Most of us have heard of stock indexes, but have only a fuzzy idea of
them at best. This article aims to clarify some of the basics of stock
indexes -- what they are and how they work.
What Is A Stock Index?
A stock index is simply an average price for a large group of stocks,
either those on a particular stock exchange or stocks across an entire
investing sector. Indexes are formed from stocks with something in
common: they are on the same exchange, from the same industry, or have
the same company size or location. Stock indexes give us an overall
snapshot of the economic health of a particular industry or exchange.
Many stock indexes exist; in the United States the most well known are:
the Dow Jones Industrial Average, the New York Stock Exchange Composite
index, and the Standard & Poor 500 Composite Stock Price Index.
How Does It Work?
There are several ways to calculate an index. An index based solely on
stock prices is called a "price weighted index." This type of index
ignores the importance of any particular stock or the company size.
A "market value weighted" index, on the other hand, takes into account
the size of the companies involved. That way, price shifts of small
companies have less influence than those of larger companies.

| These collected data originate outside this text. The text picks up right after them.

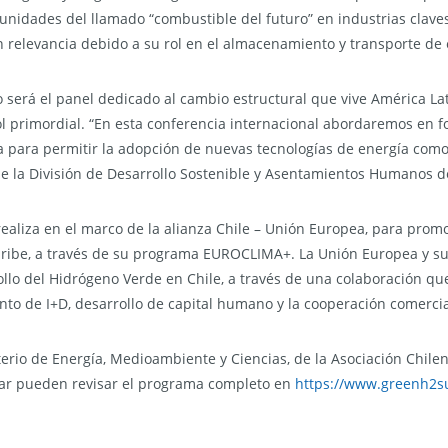
unidades del llamado “combustible del futuro” en industrias claves
n relevancia debido a su rol en el almacenamiento y transporte de
 será el panel dedicado al cambio estructural que vive América Lat
ol primordial. “En esta conferencia internacional abordaremos en 
a para permitir la adopción de nuevas tecnologías de energía como 
de la División de Desarrollo Sostenible y Asentamientos Humanos d
liza en el marco de la alianza Chile – Unión Europea, para promov
Caribe, a través de su programa EUROCLIMA+. La Unión Europea y 
llo del Hidrógeno Verde en Chile, a través de una colaboración que
ento de I+D, desarrollo de capital humano y la cooperación comercia
erio de Energía, Medioambiente y Ciencias, de la Asociación Chile
ipar pueden revisar el programa completo en
https://www.greenh2s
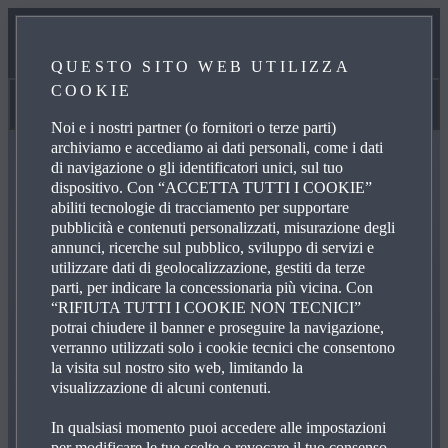
NOTIZIE ED EVENTI
QUESTO SITO WEB UTILIZZA
COOKIE
MAZDA RADIO
Mazda Stories
Noi e i nostri partner (o fornitori o terze parti)
archiviamo e accediamo ai dati personali, come i dati
di navigazione o gli identificatori unici, sul tuo
dispositivo. Con “ACCETTA TUTTI I COOKIE”
abiliti tecnologie di tracciamento per supportare
pubblicità e contenuti personalizzati, misurazione degli
annunci, ricerche sul pubblico, sviluppo di servizi e
utilizzare dati di geolocalizzazione, gestiti da terze
parti, per indicare la concessionaria più vicina. Con
“RIFIUTA TUTTI I COOKIE NON TECNICI”
potrai chiudere il banner e proseguire la navigazione,
verranno utilizzati solo i cookie tecnici che consentono
la visita sul nostro sito web, limitando la
visualizzazione di alcuni contenuti.
In qualsiasi momento puoi accedere alle impostazioni
per modificare le tue scelte o revocare il tuo consenso,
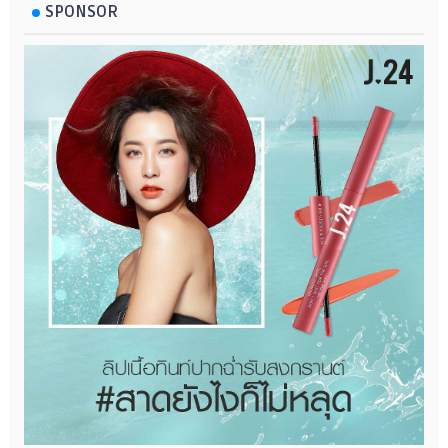
SPONSOR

Another type of index is the "market share weighted" index. This type
of index is based on the number of shares, rather than their total
value.
Index As Investment Tool
Another huge function of indexes is that they can function as
investment instruments in and of themselves. Mutual funds based on an
index duplicate the holdings of the underlying index. Thus, if index A
rises by 1%, the Index A Mutual Fund rises by 1%. This has the
tremendous advantage of lower costs. Plus these index funds have been
shown to generally outperform managed funds.
The Big Indexes
One of the best-known indexes in the world is the Dow Jones Industrial
Average. It is a "price-weighted average" index composed of the stocks
of 30 of the most influential companies in America. Some feel that 30
companies are not enough to form an accurate assessment for so
influential a measurement, but it is reported around the globe daily
nevertheless.
The Standard & Poor 500 Index is based on 500 United States
corporations, carefully chosen to represent a broader picture of
economic activity.
Beyond the United States, the most influential index is the FTSE 100
Index, based on 100 of the largest companies on the London Stock
Exchange. It is 1 of the most important indexes in Europe. 2 other
important indexes are France's CAC 40 and Japan's Nikkei 225.